Since Feb 2026 we've had around 11 servers running different Windows OS versions go into a not responsive state. The majority of them are running Server 2019 but two of them are running 2016/2025. The issue is not reoccurring on the same systems. We have a little over 1 thousand virtual servers running different apps on multiple different physical hosts and only a very small portion has had this issue occur. All servers run the same AV and other management type software.
When the issue occurs, the server is still Pingable, but services stop working on them. A symptom we use to detect if the issue is occurring is the System Center Operations Manager agent alerts 'Health Service Heartbeat Failure'.
Services for applications that are running on the servers with this issue also stop working as well. When we try to remote desktop, it doesn't work. If we try to access the local console the screen is stuck on black. If we reboot the server, once it boots back up, it always says 'Getting Windows Ready | Do Not Turn Off Your Computer'.
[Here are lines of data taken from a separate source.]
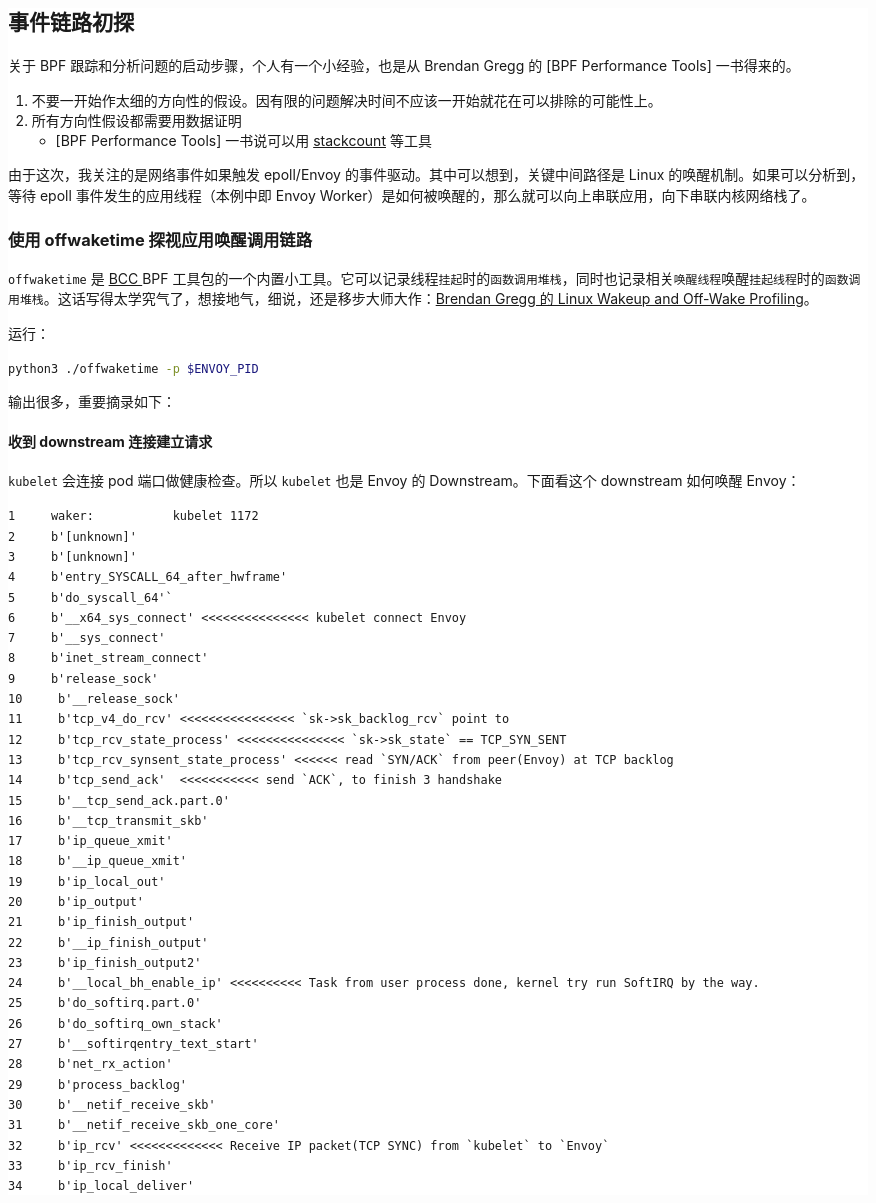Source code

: ## 事件链路初探

关于 BPF 跟踪和分析问题的启动步骤，个人有一个小经验，也是从 Brendan Gregg 的 [BPF Performance Tools] 一书得来的。

1. 不要一开始作太细的方向性的假设。因有限的问题解决时间不应该一开始就花在可以排除的可能性上。
2. 所有方向性假设都需要用数据证明
   * [BPF Performance Tools] 一书说可以用 [stackcount](https://github.com/iovisor/bcc/blob/master/tools/stackcount.py) 等工具

由于这次，我关注的是网络事件如果触发 epoll/Envoy 的事件驱动。其中可以想到，关键中间路径是 Linux 的唤醒机制。如果可以分析到，等待 epoll 事件发生的应用线程（本例中即 Envoy Worker）是如何被唤醒的，那么就可以向上串联应用，向下串联内核网络栈了。


### 使用 offwaketime 探视应用唤醒调用链路

`offwaketime`  是 [BCC ](https://github.com/iovisor/bcc) BPF 工具包的一个内置小工具。它可以记录线程`挂起`时的`函数调用堆栈`，同时也记录相关`唤醒线程`唤醒`挂起线程`时的`函数调用堆栈`。这话写得太学究气了，想接地气，细说，还是移步大师大作：[Brendan Gregg 的 Linux Wakeup and Off-Wake Profiling](https://www.brendangregg.com/blog/2016-02-01/linux-wakeup-offwake-profiling.html)。

运行：

```bash
python3 ./offwaketime -p $ENVOY_PID
```

输出很多，重要摘录如下：

#### 收到 downstream 连接建立请求

`kubelet` 会连接 pod 端口做健康检查。所以 `kubelet` 也是 Envoy 的 Downstream。下面看这个 downstream 如何唤醒 Envoy：

```
1     waker:           kubelet 1172
2     b'[unknown]'
3     b'[unknown]'
4     b'entry_SYSCALL_64_after_hwframe'
5     b'do_syscall_64'`
6     b'__x64_sys_connect' <<<<<<<<<<<<<<< kubelet connect Envoy
7     b'__sys_connect'
8     b'inet_stream_connect'
9     b'release_sock'
10     b'__release_sock'
11     b'tcp_v4_do_rcv' <<<<<<<<<<<<<<<< `sk->sk_backlog_rcv` point to
12     b'tcp_rcv_state_process' <<<<<<<<<<<<<<< `sk->sk_state` == TCP_SYN_SENT
13     b'tcp_rcv_synsent_state_process' <<<<<< read `SYN/ACK` from peer(Envoy) at TCP backlog
14     b'tcp_send_ack'  <<<<<<<<<<< send `ACK`, to finish 3 handshake
15     b'__tcp_send_ack.part.0'
16     b'__tcp_transmit_skb'
17     b'ip_queue_xmit'
18     b'__ip_queue_xmit'
19     b'ip_local_out'
20     b'ip_output'
21     b'ip_finish_output'
22     b'__ip_finish_output'
23     b'ip_finish_output2'
24     b'__local_bh_enable_ip' <<<<<<<<<< Task from user process done, kernel try run SoftIRQ by the way.
25     b'do_softirq.part.0'
26     b'do_softirq_own_stack'
27     b'__softirqentry_text_start'
28     b'net_rx_action'
29     b'process_backlog'
30     b'__netif_receive_skb'
31     b'__netif_receive_skb_one_core'
32     b'ip_rcv' <<<<<<<<<<<<< Receive IP packet(TCP SYNC) from `kubelet` to `Envoy`
33     b'ip_rcv_finish'
34     b'ip_local_deliver'
```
We check to see if there are any updates or installations that occurred the same day of the issue but don't find anything. The event logs show a gap in time between the time the issue started and the time it's resolved.
In one case we left the server running (didn't reboot it) and the issue eventually resolved itself hours later.
These are all VMWare servers. We've tried updating VMWare esxi host software and hardware drivers as well as updating to the newest VMWare Tools version. The issue is still randomly occurring however (we had one do it this morning).